Had a customer at the Buick dealer who constantly complained that the 4T60E in his Park Avenue did not shift right. Wasn't a damn thing wrong with it, it just didn't shift like his old car did. He must have come in a dozen times demanding a new transmission. The service manager finally got sick of it; between he and I it definitely grew a few problems!

Bad part: the new one shifted just like the old one. I think he finally traded it for an Oldsmobile.

AngryCorvair
AngryCorvair GRM+ Memberand PowerDork
5/28/12 10:08 a.m.

has anyone contemplated the word "warped" yet? warped implies a change in shape (from flat to something-other-than-flat), not a change in thickness.

fasted58
fasted58 UltraDork
5/28/12 10:38 a.m.

Running outta idears..

TC may have lateral rotor runout which could act like it's warped and pulse through the pedal, rust or debris on the hub face may prevent even a new rotor from seating parallel to the hub.
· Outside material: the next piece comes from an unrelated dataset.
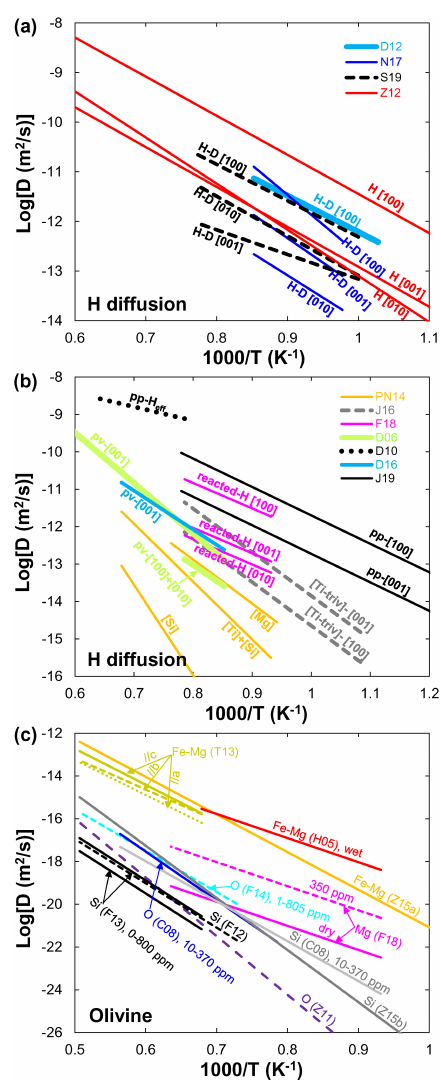
Figure 1. (a) Arrhenius plot summarizing experimental results for hydrogen diffusion in olivine. Data sources: Z12 (Zhang, 2012); D10 (Demouchy, 2010); D06 (Demouchy and Mackwell, 2006); D12 (Du Frane and Tyburczy, 2012); N17 (Novella et al., 2017); D16 (Demouchy et al., 2016); J16 (Jollands et al., 2016); S19 (Sun et al., 2019). (b) Arrhenius plot summarizing experimental results for dehydration experiments in olivine. Data sources: D06 (Demouchy and Mackwell, 2006); D10 (Demouchy, 2010); PN14 (Padrón-Navarta et al., 2014); D16 (Demouchy et al., 2016); J16 (Jollands et al., 2016); F18 (Ferriss et al., 2018); J19 (Jollands et al., 2019). Note that pv and pp stand for proton–metal vacancy and proton–polaron exchange mechanism, respectively. (c) Arrhe- nius plot summarizing experimental results for other elements’ (Li, He, Mg, Fe–Mg, O, Si) diffusion in olivine under dry and hydrous conditions. Data sources: C12 (Cherniak and Watson, 2012); DK10 (Dohmen et al., 2010); T13 (Tachibana et al., 2013); H05 (Hier- Majumder et al., 2005); C08 (Costa and Chakraborty, 2008); F12 (Fei et al., 2012); F13 (Fei et al., 2013); F14 (Fei et al., 2014); F18 (Fei et al., 2018); Z11 (Zhang et al., 2011); Z15a (Zhang and Shan, 2015a); Z15b (Zhang and Shan,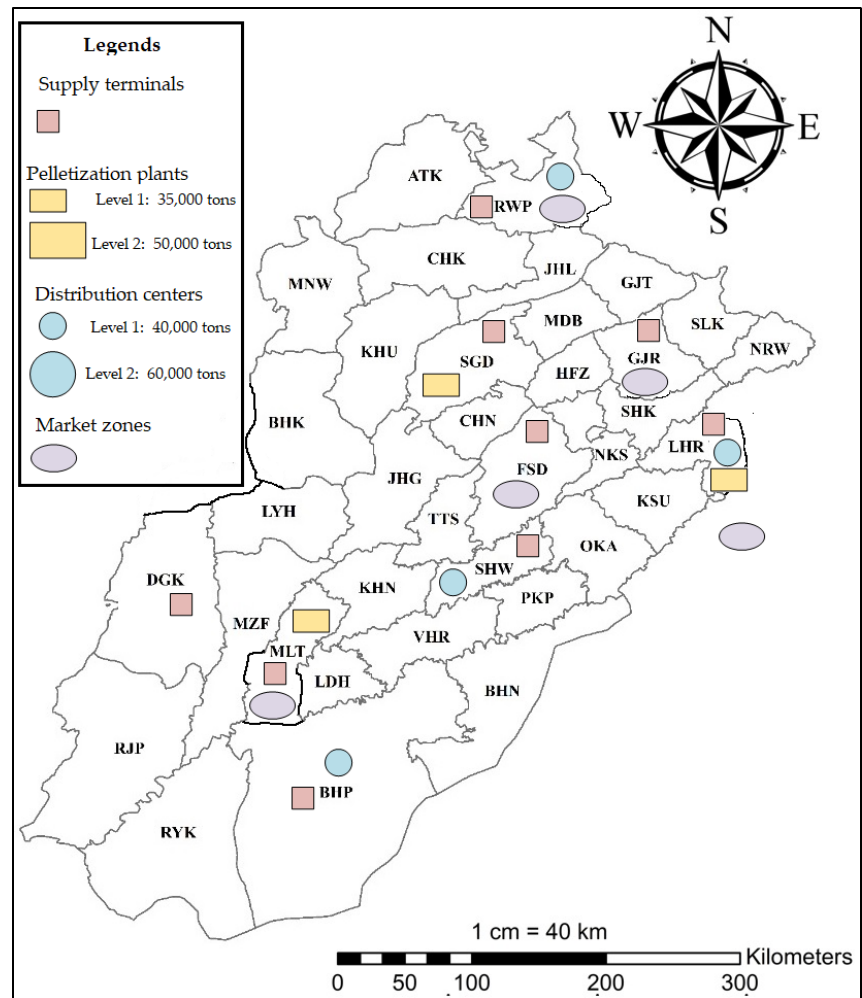
Figure 3. Potential wood pellet production SC sites for the given case.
Check rotor runout w/ dial indicator, rotor torqued evenly to hub. As to the uneven pad wear front to rear, the caliper bracket may be bent. There was a lotta talk on GM forums of brackets flexing.

Also a hard spot on rotor from overheating may cause the pulsing, this happened to me w/ a F-150

KATYB
KATYB HalfDork
5/28/12 12:26 p.m.

non vented rotors i have seen warp. never have i seen a vented rotor warp. extremely uneven wear and thickness variation but in order for a rotor to warp it will also affect the hub of the rotor. and a rotor warped 10 thousands would require atleast 11 thousands perside taken out.. and remember a warped rotor when turned will display the exact oposit warping on the other side. which is rarely the case. normally uneven wear plus pad buildup is the cause. i wont say its not possible just that ive never seen it. including having heated the rotors on your f150 to the point of glowing once when trailer brakes failed on the way in laramie with a 12000 lbs trailer behind us. those poor brembos. absolutly killed them. burnt the paint off the wheels. melts the rubber boots on the ball joints. terrible!

Curmudgeon
Curmudgeon MegaDork
5/28/12 1:30 p.m.
AngryCorvair wrote: has anyone contemplated the word "warped" yet? warped implies a change in shape (from flat to something-other-than-flat), not a change in thickness.

Twin_Cam
Twin_Cam UltraDork
5/28/12 2:53 p.m.
KATYB wrote: melts the rubber boots on the ball joints.

!!!!!!!!!!!!!!!

It's looking like this problem has about 37 different causes, all of which are more money than I want to spend on a car with 160K miles, a hammer hole in the front fender (so I have a temper, you wanna fight about it?!), a C-clamp holding the exhaust manifold to the downpipe on one side of the flange, and an oil consumption problem. Guess I'm just replacing left front rotors every few thousand miles. It's cheaper. And easier.

Curmudgeon
Curmudgeon MegaDork
5/28/12 3:47 p.m.

About melted ball joint boots: Jeep Libertys were designed with the lower ball joint done the wrong way. Brilliant design. Anyway, the rotor was very close to the ball joint, when the brakes got hot the boot would crack (more penny pinching) and water would get into the joint. They would then separate. Nice.

One common result, saw it more than a few times:

FWIW, Toyota Tundras did something very similar.